• YOUR INSTRUCTIONS:
Hunt for the word "tail" across the entries below, copying each line that holds it.

(RECORDS FOR PROCESSING begins)

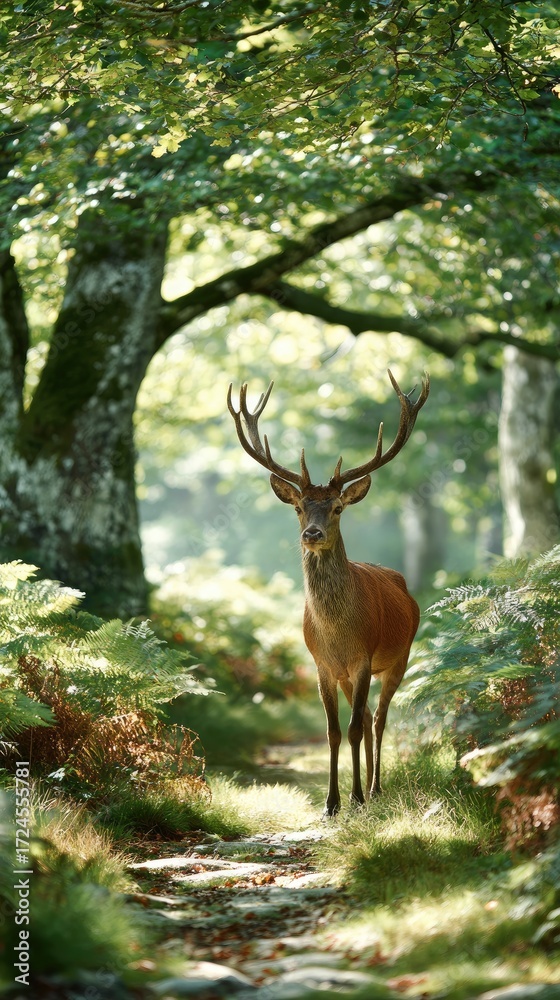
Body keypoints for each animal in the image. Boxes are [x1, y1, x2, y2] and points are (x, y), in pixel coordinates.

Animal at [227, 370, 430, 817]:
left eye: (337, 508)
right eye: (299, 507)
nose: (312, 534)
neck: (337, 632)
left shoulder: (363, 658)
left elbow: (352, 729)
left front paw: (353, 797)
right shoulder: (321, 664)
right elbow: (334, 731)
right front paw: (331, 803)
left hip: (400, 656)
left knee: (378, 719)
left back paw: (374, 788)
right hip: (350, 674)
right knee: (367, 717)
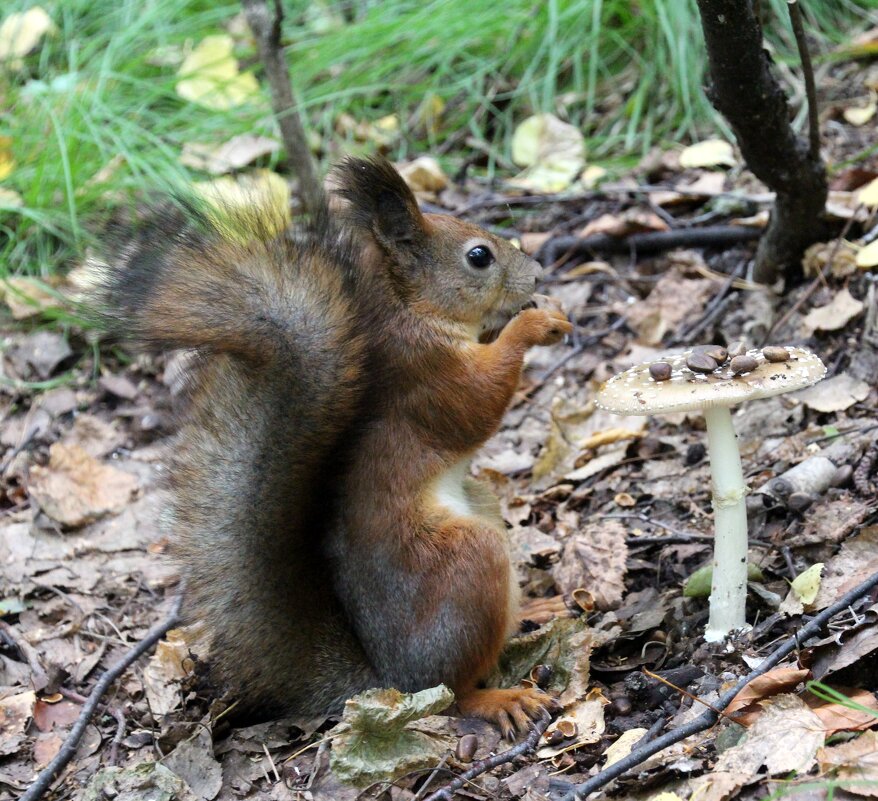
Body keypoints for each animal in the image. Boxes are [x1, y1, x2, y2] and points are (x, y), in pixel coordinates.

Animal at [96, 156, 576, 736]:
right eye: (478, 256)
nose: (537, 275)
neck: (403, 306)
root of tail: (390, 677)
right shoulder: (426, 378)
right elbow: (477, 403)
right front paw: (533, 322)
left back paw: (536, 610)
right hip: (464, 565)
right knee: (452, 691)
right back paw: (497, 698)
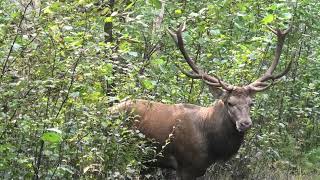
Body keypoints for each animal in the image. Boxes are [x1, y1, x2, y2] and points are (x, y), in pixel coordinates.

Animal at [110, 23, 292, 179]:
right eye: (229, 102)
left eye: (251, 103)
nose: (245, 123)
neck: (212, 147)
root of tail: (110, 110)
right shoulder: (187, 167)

(RECORDS FOR PROCESSING ends)
(RECORDS FOR PROCESSING begins)

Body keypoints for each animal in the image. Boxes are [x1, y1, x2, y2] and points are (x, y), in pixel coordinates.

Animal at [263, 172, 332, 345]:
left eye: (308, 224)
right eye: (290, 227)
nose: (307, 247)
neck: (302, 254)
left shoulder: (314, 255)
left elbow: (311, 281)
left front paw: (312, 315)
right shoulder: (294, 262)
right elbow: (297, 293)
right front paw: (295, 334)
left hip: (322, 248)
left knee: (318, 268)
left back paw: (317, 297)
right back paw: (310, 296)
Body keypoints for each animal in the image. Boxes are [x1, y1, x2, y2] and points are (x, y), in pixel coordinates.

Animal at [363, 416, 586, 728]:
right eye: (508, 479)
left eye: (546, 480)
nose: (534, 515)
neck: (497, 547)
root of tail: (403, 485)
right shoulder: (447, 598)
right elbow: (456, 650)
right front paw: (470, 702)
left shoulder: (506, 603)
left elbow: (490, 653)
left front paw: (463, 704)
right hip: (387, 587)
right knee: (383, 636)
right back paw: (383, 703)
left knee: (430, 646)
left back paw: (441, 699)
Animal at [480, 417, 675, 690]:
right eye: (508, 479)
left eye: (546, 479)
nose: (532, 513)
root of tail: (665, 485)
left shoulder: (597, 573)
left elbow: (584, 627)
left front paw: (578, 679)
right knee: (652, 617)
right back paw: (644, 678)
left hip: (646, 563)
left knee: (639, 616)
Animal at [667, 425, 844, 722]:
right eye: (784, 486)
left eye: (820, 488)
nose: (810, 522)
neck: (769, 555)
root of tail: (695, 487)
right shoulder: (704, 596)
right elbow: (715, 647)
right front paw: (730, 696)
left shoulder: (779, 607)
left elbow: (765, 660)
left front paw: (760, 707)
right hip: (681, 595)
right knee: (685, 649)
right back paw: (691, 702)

(RECORDS FOR PROCESSING ends)

• EXERCISE ANSWER:
root of tail: (390, 677)
root of tail: (110, 110)
root of tail: (403, 485)
root of tail: (665, 485)
root of tail: (695, 487)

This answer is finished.